Father Jacob looked up from the letter.

“What was the name of that abbey where all those nuns were killed?”

“Saint Agnes, Father.”

“That’s what I thought. Come in here for a moment. I need to speak to you.”

Sir Ander left Brother Barnaby and climbed back through the hatch, inside the yacht. Father Jacob was sitting at the table, the letter in his hand. The magic he had cast on it still glowed faintly.

“This letter is from our friend, Master Albert Savoraun. You remember him? He worked with us on the affair of the naval cutter, Defiant. Master Albert has recently been made head of the Maritime Guild chapter in Westfirth.”

“Good for him,” said Ander heartily.

“That is not what is important,” Father Jacob said impatiently. “What is important is that he needed to review the records of the guild and discovered that they were not in the guildhall. Following a great fire that had destroyed parts of the city, the records were moved for safekeeping to a nearby abbey. The Abbey of Saint Agnes.. .”

“I’ll be damned!” said Sir Ander, startled into alertness. “That’s a strange coincidence.”

“You know I do not believe in coincidence,” said Father Jacob. He referred again to the letter. “Master Albert writes: ‘I found the information in the abbey to be of the utmost importance. I cannot stress its value. So important I dare not write it.’ ”

“Not even in a letter that requires a knowledge of magic to read?” Sir Ander asked with a smile.

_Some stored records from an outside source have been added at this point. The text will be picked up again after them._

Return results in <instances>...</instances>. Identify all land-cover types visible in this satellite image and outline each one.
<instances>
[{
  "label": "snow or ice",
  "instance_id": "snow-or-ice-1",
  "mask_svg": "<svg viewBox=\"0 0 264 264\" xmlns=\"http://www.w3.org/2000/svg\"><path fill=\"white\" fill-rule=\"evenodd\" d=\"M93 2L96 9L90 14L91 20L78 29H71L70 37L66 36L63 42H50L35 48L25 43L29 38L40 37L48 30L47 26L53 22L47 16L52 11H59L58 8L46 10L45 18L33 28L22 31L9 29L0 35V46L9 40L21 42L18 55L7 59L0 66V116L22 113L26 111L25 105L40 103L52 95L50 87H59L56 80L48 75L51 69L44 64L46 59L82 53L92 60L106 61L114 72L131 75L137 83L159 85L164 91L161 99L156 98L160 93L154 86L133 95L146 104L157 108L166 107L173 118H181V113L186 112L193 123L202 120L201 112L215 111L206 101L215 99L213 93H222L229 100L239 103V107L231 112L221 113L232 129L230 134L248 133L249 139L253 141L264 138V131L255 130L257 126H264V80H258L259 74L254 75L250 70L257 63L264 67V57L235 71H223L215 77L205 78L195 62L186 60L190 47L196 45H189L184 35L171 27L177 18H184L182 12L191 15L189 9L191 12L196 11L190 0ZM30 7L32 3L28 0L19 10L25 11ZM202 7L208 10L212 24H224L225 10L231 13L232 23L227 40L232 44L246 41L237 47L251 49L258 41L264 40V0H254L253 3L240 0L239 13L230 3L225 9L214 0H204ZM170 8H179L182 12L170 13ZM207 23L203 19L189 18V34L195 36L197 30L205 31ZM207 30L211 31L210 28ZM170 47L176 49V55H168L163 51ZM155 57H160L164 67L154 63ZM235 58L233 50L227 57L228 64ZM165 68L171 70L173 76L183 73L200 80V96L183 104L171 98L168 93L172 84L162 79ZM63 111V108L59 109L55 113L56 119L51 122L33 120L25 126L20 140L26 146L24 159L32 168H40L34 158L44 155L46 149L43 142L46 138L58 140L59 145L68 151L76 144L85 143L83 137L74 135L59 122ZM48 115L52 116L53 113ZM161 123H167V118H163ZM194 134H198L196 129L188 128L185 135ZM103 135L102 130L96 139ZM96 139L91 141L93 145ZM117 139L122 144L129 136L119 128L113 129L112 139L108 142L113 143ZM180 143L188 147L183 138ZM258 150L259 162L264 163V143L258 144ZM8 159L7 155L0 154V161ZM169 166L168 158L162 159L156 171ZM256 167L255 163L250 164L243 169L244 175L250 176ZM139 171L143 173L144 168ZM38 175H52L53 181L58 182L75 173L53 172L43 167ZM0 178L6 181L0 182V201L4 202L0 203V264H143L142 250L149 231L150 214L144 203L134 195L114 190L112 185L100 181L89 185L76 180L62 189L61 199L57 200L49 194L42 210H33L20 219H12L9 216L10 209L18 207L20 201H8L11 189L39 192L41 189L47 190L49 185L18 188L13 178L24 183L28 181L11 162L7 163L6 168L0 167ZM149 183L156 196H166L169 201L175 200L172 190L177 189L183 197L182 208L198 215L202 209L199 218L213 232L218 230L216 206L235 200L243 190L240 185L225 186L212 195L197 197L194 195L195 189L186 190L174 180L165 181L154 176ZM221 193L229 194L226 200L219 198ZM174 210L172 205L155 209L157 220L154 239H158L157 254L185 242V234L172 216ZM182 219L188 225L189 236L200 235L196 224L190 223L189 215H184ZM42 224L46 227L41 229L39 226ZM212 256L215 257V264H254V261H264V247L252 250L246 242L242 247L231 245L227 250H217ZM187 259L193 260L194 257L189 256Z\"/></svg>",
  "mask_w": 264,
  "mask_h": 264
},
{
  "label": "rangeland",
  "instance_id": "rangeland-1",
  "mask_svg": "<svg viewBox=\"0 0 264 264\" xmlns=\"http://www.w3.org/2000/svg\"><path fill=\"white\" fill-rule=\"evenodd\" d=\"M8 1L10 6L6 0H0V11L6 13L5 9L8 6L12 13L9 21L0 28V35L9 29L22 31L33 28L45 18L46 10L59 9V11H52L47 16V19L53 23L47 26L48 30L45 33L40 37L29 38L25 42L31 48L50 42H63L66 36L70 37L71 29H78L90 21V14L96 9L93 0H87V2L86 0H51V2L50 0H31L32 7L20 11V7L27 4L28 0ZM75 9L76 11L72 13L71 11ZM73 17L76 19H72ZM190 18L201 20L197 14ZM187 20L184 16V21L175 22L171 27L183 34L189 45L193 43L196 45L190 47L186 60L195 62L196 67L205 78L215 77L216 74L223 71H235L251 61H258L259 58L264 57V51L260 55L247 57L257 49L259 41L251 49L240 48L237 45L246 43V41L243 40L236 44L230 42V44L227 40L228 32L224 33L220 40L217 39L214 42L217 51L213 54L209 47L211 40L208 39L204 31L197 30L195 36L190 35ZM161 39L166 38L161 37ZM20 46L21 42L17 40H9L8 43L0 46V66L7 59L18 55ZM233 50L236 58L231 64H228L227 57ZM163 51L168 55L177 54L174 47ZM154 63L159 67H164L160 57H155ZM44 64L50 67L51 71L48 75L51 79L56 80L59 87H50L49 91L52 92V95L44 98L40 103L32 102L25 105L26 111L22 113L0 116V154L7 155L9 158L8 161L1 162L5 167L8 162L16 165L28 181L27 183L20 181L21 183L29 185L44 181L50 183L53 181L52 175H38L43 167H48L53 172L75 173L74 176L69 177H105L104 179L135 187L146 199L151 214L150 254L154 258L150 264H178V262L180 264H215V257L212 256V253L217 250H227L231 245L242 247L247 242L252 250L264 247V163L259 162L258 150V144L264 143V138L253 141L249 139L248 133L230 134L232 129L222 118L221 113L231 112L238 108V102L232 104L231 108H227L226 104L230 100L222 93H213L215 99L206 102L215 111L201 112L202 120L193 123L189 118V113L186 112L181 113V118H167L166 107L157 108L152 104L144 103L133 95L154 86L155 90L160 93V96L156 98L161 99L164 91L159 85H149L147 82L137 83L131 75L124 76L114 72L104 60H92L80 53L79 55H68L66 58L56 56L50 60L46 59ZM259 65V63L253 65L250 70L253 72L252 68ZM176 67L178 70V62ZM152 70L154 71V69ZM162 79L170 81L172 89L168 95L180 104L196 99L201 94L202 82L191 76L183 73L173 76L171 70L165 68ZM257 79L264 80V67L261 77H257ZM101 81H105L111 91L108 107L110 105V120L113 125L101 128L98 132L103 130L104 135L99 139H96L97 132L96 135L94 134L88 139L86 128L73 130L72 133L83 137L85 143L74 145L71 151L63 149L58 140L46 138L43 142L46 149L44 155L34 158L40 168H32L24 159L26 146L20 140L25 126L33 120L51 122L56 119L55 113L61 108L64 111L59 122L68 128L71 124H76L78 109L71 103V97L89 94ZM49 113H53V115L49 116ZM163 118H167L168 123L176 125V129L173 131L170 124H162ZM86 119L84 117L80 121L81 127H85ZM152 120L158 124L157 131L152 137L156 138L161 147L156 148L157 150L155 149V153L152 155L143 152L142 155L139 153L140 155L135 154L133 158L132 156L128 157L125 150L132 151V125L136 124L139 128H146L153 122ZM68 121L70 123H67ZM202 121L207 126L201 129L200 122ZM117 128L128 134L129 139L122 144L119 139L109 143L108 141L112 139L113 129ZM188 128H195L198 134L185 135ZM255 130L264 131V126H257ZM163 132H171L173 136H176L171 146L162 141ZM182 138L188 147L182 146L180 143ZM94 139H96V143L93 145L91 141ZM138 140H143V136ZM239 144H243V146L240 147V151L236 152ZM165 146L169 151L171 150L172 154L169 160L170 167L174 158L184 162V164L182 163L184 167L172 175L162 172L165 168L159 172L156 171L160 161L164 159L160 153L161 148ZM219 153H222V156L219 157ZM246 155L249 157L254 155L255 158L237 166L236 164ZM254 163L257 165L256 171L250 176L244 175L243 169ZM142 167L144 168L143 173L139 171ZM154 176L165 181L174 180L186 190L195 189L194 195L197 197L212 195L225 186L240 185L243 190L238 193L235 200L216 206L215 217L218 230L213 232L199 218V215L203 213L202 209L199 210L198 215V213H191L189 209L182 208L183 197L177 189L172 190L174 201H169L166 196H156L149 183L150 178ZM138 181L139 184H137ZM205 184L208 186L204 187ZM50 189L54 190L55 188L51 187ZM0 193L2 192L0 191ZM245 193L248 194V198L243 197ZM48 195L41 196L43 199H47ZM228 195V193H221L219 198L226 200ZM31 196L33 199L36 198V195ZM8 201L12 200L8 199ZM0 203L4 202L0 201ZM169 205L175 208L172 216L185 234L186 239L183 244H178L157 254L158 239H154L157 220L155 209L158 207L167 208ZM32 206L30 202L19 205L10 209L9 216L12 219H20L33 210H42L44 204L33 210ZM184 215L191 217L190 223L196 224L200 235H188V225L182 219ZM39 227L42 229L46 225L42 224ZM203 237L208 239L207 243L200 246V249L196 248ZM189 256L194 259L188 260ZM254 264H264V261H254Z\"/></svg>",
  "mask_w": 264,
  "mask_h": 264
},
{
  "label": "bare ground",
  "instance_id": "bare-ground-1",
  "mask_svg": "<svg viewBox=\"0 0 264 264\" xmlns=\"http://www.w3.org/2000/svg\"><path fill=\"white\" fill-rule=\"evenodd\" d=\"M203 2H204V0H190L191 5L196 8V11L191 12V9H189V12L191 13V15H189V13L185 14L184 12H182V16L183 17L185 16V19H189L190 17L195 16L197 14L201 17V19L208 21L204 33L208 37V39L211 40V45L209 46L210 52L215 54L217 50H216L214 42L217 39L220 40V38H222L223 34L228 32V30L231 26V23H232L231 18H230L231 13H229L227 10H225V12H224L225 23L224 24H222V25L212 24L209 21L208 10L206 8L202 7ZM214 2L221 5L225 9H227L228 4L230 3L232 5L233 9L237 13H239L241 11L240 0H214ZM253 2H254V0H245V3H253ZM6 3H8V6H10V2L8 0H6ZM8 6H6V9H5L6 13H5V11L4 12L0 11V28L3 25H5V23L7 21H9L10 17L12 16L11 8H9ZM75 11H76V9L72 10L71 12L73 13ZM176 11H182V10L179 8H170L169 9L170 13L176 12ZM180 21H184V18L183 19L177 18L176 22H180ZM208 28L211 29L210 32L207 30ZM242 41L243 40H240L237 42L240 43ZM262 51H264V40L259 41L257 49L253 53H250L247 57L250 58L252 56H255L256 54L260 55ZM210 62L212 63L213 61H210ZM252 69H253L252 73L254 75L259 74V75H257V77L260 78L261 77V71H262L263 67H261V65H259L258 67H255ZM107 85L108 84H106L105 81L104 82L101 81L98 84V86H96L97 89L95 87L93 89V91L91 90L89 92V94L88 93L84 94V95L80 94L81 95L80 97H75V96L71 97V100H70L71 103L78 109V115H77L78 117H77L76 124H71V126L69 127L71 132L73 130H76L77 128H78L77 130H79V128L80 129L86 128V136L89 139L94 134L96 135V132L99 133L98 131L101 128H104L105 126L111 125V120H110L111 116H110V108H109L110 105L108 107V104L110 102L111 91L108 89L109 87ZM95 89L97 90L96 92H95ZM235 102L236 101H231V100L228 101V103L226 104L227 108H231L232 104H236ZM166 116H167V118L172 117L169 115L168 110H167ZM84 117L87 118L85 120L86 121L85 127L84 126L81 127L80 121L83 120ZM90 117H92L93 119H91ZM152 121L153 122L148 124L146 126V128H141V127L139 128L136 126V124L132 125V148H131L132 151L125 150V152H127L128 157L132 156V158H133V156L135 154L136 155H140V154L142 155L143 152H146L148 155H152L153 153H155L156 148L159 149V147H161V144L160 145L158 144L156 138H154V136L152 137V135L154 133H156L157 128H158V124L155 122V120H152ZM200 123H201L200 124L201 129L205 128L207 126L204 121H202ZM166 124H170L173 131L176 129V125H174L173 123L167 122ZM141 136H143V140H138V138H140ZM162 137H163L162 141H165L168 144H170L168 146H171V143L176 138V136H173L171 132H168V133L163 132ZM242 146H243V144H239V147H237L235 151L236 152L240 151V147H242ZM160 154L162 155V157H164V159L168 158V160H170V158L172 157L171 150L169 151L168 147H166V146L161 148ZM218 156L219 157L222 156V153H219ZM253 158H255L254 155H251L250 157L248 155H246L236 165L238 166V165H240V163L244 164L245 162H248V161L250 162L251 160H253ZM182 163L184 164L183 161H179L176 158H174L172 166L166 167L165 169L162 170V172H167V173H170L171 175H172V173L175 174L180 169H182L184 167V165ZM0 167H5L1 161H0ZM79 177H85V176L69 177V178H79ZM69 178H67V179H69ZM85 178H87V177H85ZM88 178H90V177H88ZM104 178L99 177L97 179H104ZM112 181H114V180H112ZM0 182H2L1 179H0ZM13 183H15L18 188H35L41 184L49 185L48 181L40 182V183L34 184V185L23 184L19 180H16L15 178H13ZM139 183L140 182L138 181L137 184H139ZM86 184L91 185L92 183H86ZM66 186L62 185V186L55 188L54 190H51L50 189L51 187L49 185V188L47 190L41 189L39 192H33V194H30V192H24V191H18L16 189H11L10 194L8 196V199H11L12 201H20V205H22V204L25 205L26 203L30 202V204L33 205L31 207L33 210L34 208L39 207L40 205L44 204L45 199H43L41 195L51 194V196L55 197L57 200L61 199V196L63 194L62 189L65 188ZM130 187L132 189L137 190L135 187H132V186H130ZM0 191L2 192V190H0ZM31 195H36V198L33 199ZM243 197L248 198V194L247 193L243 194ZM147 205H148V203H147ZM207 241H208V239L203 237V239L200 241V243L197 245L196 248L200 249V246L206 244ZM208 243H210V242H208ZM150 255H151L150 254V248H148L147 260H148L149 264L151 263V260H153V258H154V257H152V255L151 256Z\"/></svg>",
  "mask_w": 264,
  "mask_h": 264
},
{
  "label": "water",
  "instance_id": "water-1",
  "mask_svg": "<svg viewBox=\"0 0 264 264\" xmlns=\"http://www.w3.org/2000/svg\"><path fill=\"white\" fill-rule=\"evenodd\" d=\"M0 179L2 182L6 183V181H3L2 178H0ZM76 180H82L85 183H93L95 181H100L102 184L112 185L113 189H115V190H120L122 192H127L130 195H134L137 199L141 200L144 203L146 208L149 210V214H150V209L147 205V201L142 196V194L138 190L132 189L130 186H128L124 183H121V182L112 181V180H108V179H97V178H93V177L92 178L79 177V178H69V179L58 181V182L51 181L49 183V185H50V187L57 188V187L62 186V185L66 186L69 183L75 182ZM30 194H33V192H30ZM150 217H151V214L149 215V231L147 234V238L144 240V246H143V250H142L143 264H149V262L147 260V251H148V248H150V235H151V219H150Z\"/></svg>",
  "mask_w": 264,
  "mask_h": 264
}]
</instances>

The letter was seven pages long and, on the surface, contained mostly news of the antics of Master Albert’s ten children. The true contents of the letter had been written with a magical cipher that required a magical counter cipher to read.

“Apparently not,” said Father Jacob. He indicated the date on the top of the letter. “Master Albert wrote this letter a fortnight ago. The letter was addressed to the Arcanum, the Citadel of the Voice where we normally reside. The Provost received it there and forwarded it to me in Capione, which is why it took so long to reach me. And now we hear from the grand bishop that this very abbey has been attacked and the nuns who lived there murdered.”

Father Jacob sat pondering. “How far are we from the Bishop’s Palace in Evreux?”

Sir Ander consulted his pocket watch. “We have been flying for about ten hours now. I would say we were within an hour of arrival.”

“You and Brother Barnaby have been awake all night. You should both try to get some sleep,” said Father Jacob. He stood up, walked to the hatch, and flung it open. “I will drive, Brother Barnaby.”

Brother Barnaby looked at the priest in alarm.

“Uh, no, Father, that’s not necessary. I’m not at all tired.”